Hmara, who is liaison to the board, said he and Village Manager Ray Liggins had met with the board prior to the meeting in response to direction from the council to talk about roles and responsibilities and to correct some misunderstandings about the board’s role.
At the Aug. 18 council meeting, Councilman Dave Swift had commented that he thought some members of that board had been disrespectful to the council, and specifically Hmara, who had tried to give direction to the board on the coming year in a planning session held Aug. 8.
“They tried to buck him on that,” Swift said. “They believe that it is their role to determine everything that is going to happen in the next year. That is not what we have directed Jeff to do.”
At the Sept. 15 meeting, Hmara reported that the decorum of the Sept. 12 meeting had improved.
“I can report that the results showed,” he said. “[The] meeting was a definite improvement over the Aug. 8 meeting.”
The board’s work plan approved for the coming year includes a more rigorous review for the scholarships awarded by the village to graduating seniors that gives a more uniform method for evaluating the applicants.
“One of the individuals who is a member of the Education Advisory Board also happens to be the dean of students at Palm Beach Atlantic University, and with that great resource, he was the one who provided us with this new set of guidelines for the scholarship interviews,” Hmara said. “I think that’s a positive step.”
Hmara said the Education Advisory Board highlights one school at each meeting, and this year’s focus will be on STEM academies.
“Oftentimes they do it with students,” he said. “Sometimes they do it strictly with the principal, and the point is it’s an opportunity for the school to showcase itself and also to have the school answer some questions from both the board and the public.”
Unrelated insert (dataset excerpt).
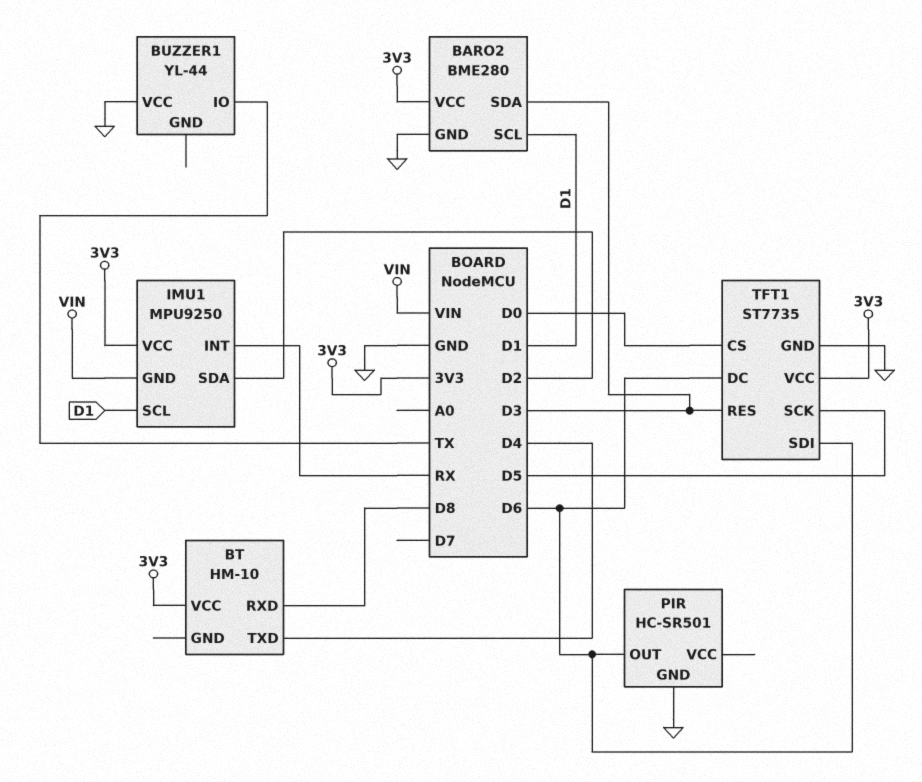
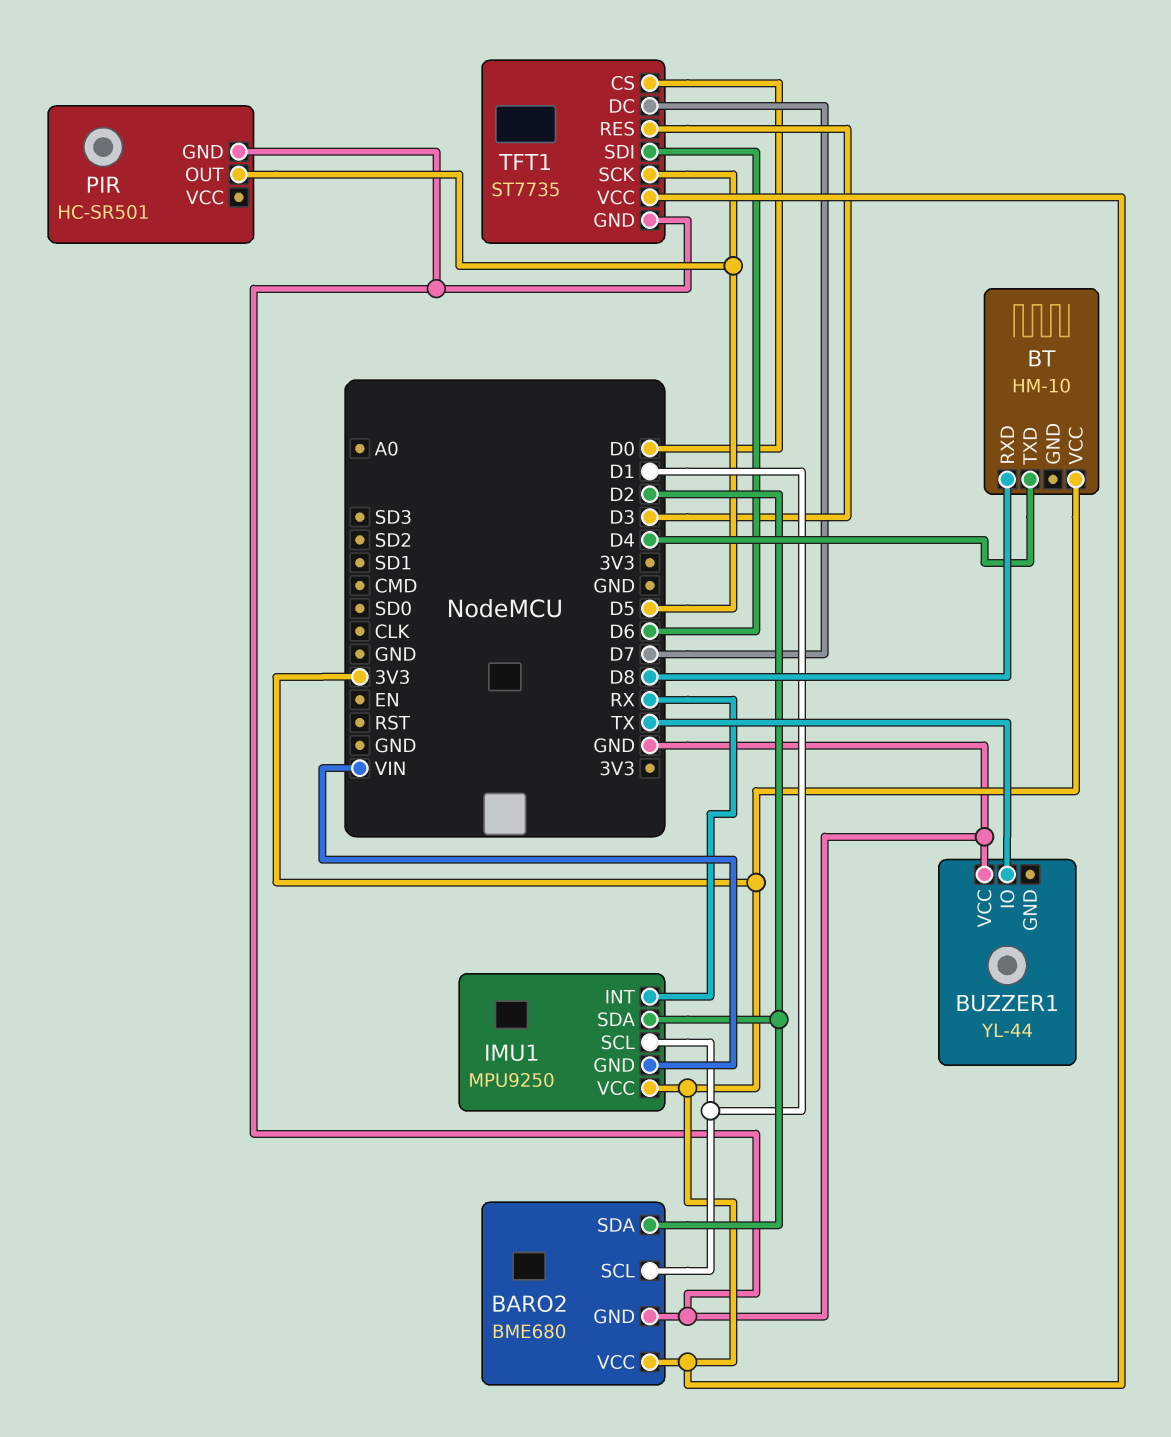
BARO2: BME280 -> BME680
BARO2 pin SDA: D3 -> D2
PIR pin OUT: D6 -> D5
TFT1 pin DC: D6 -> D7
Hmara said the board adopted a policy two years ago to focus on a particular aspect of education.
“This year’s focus is on science,” he said, explaining that all Royal Palm Beach schools have Science Technology, Engineering and Math (STEM) programs that continue through elementary, middle and high school. “This is an opportunity to pursue some additional details in that regard.”
Swift said he was particularly interested in a presentation planned by School District lobbyist Vern Pickup-Crawford.
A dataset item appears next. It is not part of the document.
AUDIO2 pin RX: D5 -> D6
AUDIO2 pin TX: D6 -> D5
“I always found that meeting very interesting,” he said. “I’m just wondering if you might consider a council/education board meeting with that because there are a lot of questions that come out there, and, as usual, we would have our school board representative there, and often we have the assistant superintendent there.”
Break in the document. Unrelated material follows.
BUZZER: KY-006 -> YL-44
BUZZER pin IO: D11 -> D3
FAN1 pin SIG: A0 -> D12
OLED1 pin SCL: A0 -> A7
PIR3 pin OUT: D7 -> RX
Mayor Fred Pinto asked about the change in format for interviewing scholarship candidates.
“This just provides a basis for evaluating the presentations by each one of the applicants,” Hmara said, explaining that the format is in four areas — leadership capacity, academic achievement, civic involvement and future goals — with a certain number of points assigned to each category.
“It becomes a quantitative evaluation rather than a highly subjective one, so this is what is being proposed,” he said, adding that the board had come up with the recommendation itself.
Village Attorney Jennifer Ashton said the board and council can use whatever method they choose for the evaluations.
“If they think this is the criteria that they’d like to use, this is similar to what we use in our procurement process,” Ashton said.
“I think this is good,” Swift said. “I think this helps the interviewees more.”
Councilwoman Selena Smith agreed. “It’s kind of like going to a job interview where you don’t know the questions you’re going to be asked ahead of time,” she said. “This is one of the things that’s going to prepare them, especially when they go to college.”
Councilwoman Jan Rodusky also approved of the change in the evaluation method.
“I think a rubric in this regard is terrific,” Rodusky said. “It helps all the panelists to see how they’re evaluating them.”
She suggested a bigger point spread than 1 to 5.
“The more applicants you have, the closer the scores are going to be with a scale of 1 to 5,” Rodusky said.